(Saved data entries)
---
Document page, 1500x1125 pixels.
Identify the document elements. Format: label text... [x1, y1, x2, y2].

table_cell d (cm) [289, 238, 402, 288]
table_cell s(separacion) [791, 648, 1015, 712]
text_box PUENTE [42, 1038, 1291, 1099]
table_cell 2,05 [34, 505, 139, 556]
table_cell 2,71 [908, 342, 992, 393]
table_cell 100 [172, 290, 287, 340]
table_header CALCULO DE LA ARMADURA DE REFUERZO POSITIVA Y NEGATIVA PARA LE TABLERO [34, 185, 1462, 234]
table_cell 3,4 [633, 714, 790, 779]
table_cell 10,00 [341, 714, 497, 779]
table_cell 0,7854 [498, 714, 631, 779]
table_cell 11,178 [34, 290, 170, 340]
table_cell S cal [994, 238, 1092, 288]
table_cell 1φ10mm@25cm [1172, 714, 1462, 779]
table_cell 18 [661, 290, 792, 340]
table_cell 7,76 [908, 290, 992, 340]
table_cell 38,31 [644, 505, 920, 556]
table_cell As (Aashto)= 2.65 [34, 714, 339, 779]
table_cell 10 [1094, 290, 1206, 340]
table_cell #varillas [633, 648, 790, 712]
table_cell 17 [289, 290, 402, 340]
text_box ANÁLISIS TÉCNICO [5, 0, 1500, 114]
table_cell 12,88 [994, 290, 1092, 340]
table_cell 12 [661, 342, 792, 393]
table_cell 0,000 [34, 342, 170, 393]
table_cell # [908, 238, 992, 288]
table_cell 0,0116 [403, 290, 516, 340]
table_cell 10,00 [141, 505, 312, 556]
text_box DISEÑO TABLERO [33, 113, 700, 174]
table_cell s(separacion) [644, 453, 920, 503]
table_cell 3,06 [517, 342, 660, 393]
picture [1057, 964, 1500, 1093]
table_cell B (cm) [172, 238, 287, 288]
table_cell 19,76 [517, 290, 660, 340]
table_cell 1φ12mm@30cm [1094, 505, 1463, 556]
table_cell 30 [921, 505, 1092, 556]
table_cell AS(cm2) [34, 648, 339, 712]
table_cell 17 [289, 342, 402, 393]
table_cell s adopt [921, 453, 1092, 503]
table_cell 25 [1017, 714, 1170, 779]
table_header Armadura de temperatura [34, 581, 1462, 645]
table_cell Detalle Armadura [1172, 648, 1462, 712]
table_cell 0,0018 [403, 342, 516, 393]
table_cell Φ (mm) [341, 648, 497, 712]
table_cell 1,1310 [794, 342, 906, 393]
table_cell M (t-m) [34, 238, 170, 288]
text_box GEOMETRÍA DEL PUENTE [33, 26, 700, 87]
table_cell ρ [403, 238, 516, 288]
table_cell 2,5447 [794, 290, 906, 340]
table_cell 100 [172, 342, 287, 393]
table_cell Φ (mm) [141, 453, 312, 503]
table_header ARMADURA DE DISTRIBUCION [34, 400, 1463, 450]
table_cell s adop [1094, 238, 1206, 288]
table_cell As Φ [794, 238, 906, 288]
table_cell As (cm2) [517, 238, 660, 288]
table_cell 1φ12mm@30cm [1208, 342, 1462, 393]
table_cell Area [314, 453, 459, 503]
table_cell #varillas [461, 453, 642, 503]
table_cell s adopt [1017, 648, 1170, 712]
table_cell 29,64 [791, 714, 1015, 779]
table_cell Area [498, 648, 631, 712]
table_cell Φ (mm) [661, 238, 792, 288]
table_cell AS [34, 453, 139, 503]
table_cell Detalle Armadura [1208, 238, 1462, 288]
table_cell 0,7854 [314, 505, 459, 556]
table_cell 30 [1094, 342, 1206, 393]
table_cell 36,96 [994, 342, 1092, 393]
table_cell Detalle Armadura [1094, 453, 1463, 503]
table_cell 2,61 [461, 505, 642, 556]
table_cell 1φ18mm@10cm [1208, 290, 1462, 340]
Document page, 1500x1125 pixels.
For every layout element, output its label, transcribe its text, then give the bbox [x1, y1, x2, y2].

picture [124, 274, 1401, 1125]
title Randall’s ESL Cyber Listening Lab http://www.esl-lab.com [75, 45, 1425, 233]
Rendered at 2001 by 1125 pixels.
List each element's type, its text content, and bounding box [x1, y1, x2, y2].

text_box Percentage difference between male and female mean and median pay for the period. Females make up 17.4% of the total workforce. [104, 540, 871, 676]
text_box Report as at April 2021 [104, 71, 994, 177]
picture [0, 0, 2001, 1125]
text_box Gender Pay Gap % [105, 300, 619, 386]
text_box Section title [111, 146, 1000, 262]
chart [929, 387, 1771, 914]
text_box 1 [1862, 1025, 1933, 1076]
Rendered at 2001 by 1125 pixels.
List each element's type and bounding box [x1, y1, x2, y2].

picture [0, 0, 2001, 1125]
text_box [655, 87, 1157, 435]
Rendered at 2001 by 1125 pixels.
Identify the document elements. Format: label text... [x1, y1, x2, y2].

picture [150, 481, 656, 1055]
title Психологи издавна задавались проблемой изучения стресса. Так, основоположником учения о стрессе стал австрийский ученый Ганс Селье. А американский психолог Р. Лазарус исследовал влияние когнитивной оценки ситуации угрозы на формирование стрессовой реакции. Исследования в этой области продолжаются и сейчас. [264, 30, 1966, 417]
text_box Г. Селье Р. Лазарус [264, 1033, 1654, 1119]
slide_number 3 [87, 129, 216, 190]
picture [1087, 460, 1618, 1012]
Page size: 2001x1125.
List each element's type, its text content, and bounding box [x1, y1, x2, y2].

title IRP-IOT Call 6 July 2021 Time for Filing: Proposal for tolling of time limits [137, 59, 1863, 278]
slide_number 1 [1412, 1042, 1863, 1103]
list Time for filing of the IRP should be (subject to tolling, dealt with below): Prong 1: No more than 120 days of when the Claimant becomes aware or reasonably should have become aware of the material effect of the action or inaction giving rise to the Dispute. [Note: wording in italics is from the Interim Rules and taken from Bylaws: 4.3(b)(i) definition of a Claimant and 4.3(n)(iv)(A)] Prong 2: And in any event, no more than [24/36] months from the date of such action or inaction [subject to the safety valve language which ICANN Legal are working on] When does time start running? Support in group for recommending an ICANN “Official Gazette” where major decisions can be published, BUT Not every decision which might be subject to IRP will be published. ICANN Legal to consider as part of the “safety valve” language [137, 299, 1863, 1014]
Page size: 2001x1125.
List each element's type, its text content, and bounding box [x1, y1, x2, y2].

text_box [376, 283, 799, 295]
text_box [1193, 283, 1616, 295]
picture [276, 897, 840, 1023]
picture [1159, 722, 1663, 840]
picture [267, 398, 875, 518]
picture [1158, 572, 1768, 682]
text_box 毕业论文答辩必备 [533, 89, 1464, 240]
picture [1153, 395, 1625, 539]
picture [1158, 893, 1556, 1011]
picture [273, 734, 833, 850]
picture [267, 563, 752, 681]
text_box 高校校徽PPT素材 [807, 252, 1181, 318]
---
Nothing should be omitted or altered. Retype the records exactly.

EXPECTED OUTPUT:
Document page, 1500x1125 pixels.
Identify the document elements. Format: label text... [x1, y1, x2, y2].

table_cell d (cm) [289, 238, 402, 288]
table_cell s(separacion) [791, 648, 1015, 712]
text_box PUENTE [42, 1038, 1291, 1099]
table_cell 2,05 [34, 505, 139, 556]
table_cell 2,71 [908, 342, 992, 393]
table_cell 100 [172, 290, 287, 340]
table_header CALCULO DE LA ARMADURA DE REFUERZO POSITIVA Y NEGATIVA PARA LE TABLERO [34, 185, 1462, 234]
table_cell 3,4 [633, 714, 790, 779]
table_cell 10,00 [341, 714, 497, 779]
table_cell 0,7854 [498, 714, 631, 779]
table_cell 11,178 [34, 290, 170, 340]
table_cell S cal [994, 238, 1092, 288]
table_cell 1φ10mm@25cm [1172, 714, 1462, 779]
table_cell 18 [661, 290, 792, 340]
table_cell 7,76 [908, 290, 992, 340]
table_cell 38,31 [644, 505, 920, 556]
table_cell As (Aashto)= 2.65 [34, 714, 339, 779]
table_cell 10 [1094, 290, 1206, 340]
table_cell #varillas [633, 648, 790, 712]
table_cell 17 [289, 290, 402, 340]
text_box ANÁLISIS TÉCNICO [5, 0, 1500, 114]
table_cell 12,88 [994, 290, 1092, 340]
table_cell 12 [661, 342, 792, 393]
table_cell 0,000 [34, 342, 170, 393]
table_cell # [908, 238, 992, 288]
table_cell 0,0116 [403, 290, 516, 340]
table_cell 10,00 [141, 505, 312, 556]
text_box DISEÑO TABLERO [33, 113, 700, 174]
table_cell s(separacion) [644, 453, 920, 503]
table_cell 3,06 [517, 342, 660, 393]
picture [1057, 964, 1500, 1093]
table_cell B (cm) [172, 238, 287, 288]
table_cell 19,76 [517, 290, 660, 340]
table_cell 1φ12mm@30cm [1094, 505, 1463, 556]
table_cell 30 [921, 505, 1092, 556]
table_cell AS(cm2) [34, 648, 339, 712]
table_cell 17 [289, 342, 402, 393]
table_cell s adopt [921, 453, 1092, 503]
table_cell 25 [1017, 714, 1170, 779]
table_header Armadura de temperatura [34, 581, 1462, 645]
table_cell Detalle Armadura [1172, 648, 1462, 712]
table_cell 0,0018 [403, 342, 516, 393]
table_cell Φ (mm) [341, 648, 497, 712]
table_cell 1,1310 [794, 342, 906, 393]
table_cell M (t-m) [34, 238, 170, 288]
text_box GEOMETRÍA DEL PUENTE [33, 26, 700, 87]
table_cell ρ [403, 238, 516, 288]
table_cell 2,5447 [794, 290, 906, 340]
table_cell 100 [172, 342, 287, 393]
table_cell Φ (mm) [141, 453, 312, 503]
table_header ARMADURA DE DISTRIBUCION [34, 400, 1463, 450]
table_cell s adop [1094, 238, 1206, 288]
table_cell As Φ [794, 238, 906, 288]
table_cell As (cm2) [517, 238, 660, 288]
table_cell 1φ12mm@30cm [1208, 342, 1462, 393]
table_cell Area [314, 453, 459, 503]
table_cell #varillas [461, 453, 642, 503]
table_cell s adopt [1017, 648, 1170, 712]
table_cell 29,64 [791, 714, 1015, 779]
table_cell Area [498, 648, 631, 712]
table_cell Φ (mm) [661, 238, 792, 288]
table_cell AS [34, 453, 139, 503]
table_cell Detalle Armadura [1208, 238, 1462, 288]
table_cell 0,7854 [314, 505, 459, 556]
table_cell 30 [1094, 342, 1206, 393]
table_cell 36,96 [994, 342, 1092, 393]
table_cell Detalle Armadura [1094, 453, 1463, 503]
table_cell 2,61 [461, 505, 642, 556]
table_cell 1φ18mm@10cm [1208, 290, 1462, 340]
Document page, 1500x1125 pixels.
For every layout element, output its label, transcribe its text, then give the bbox [x1, y1, x2, y2].

picture [124, 274, 1401, 1125]
title Randall’s ESL Cyber Listening Lab http://www.esl-lab.com [75, 45, 1425, 233]
Rendered at 2001 by 1125 pixels.
List each element's type, its text content, and bounding box [x1, y1, x2, y2].

text_box Percentage difference between male and female mean and median pay for the period. Females make up 17.4% of the total workforce. [104, 540, 871, 676]
text_box Report as at April 2021 [104, 71, 994, 177]
picture [0, 0, 2001, 1125]
text_box Gender Pay Gap % [105, 300, 619, 386]
text_box Section title [111, 146, 1000, 262]
chart [929, 387, 1771, 914]
text_box 1 [1862, 1025, 1933, 1076]
Rendered at 2001 by 1125 pixels.
List each element's type and bounding box [x1, y1, x2, y2].

picture [0, 0, 2001, 1125]
text_box [655, 87, 1157, 435]
Rendered at 2001 by 1125 pixels.
Identify the document elements. Format: label text... [x1, y1, x2, y2].

picture [150, 481, 656, 1055]
title Психологи издавна задавались проблемой изучения стресса. Так, основоположником учения о стрессе стал австрийский ученый Ганс Селье. А американский психолог Р. Лазарус исследовал влияние когнитивной оценки ситуации угрозы на формирование стрессовой реакции. Исследования в этой области продолжаются и сейчас. [264, 30, 1966, 417]
text_box Г. Селье Р. Лазарус [264, 1033, 1654, 1119]
slide_number 3 [87, 129, 216, 190]
picture [1087, 460, 1618, 1012]
Page size: 2001x1125.
List each element's type, its text content, and bounding box [x1, y1, x2, y2].

title IRP-IOT Call 6 July 2021 Time for Filing: Proposal for tolling of time limits [137, 59, 1863, 278]
slide_number 1 [1412, 1042, 1863, 1103]
list Time for filing of the IRP should be (subject to tolling, dealt with below): Prong 1: No more than 120 days of when the Claimant becomes aware or reasonably should have become aware of the material effect of the action or inaction giving rise to the Dispute. [Note: wording in italics is from the Interim Rules and taken from Bylaws: 4.3(b)(i) definition of a Claimant and 4.3(n)(iv)(A)] Prong 2: And in any event, no more than [24/36] months from the date of such action or inaction [subject to the safety valve language which ICANN Legal are working on] When does time start running? Support in group for recommending an ICANN “Official Gazette” where major decisions can be published, BUT Not every decision which might be subject to IRP will be published. ICANN Legal to consider as part of the “safety valve” language [137, 299, 1863, 1014]
Page size: 2001x1125.
List each element's type, its text content, and bounding box [x1, y1, x2, y2].

text_box [376, 283, 799, 295]
text_box [1193, 283, 1616, 295]
picture [276, 897, 840, 1023]
picture [1159, 722, 1663, 840]
picture [267, 398, 875, 518]
picture [1158, 572, 1768, 682]
text_box 毕业论文答辩必备 [533, 89, 1464, 240]
picture [1153, 395, 1625, 539]
picture [1158, 893, 1556, 1011]
picture [273, 734, 833, 850]
picture [267, 563, 752, 681]
text_box 高校校徽PPT素材 [807, 252, 1181, 318]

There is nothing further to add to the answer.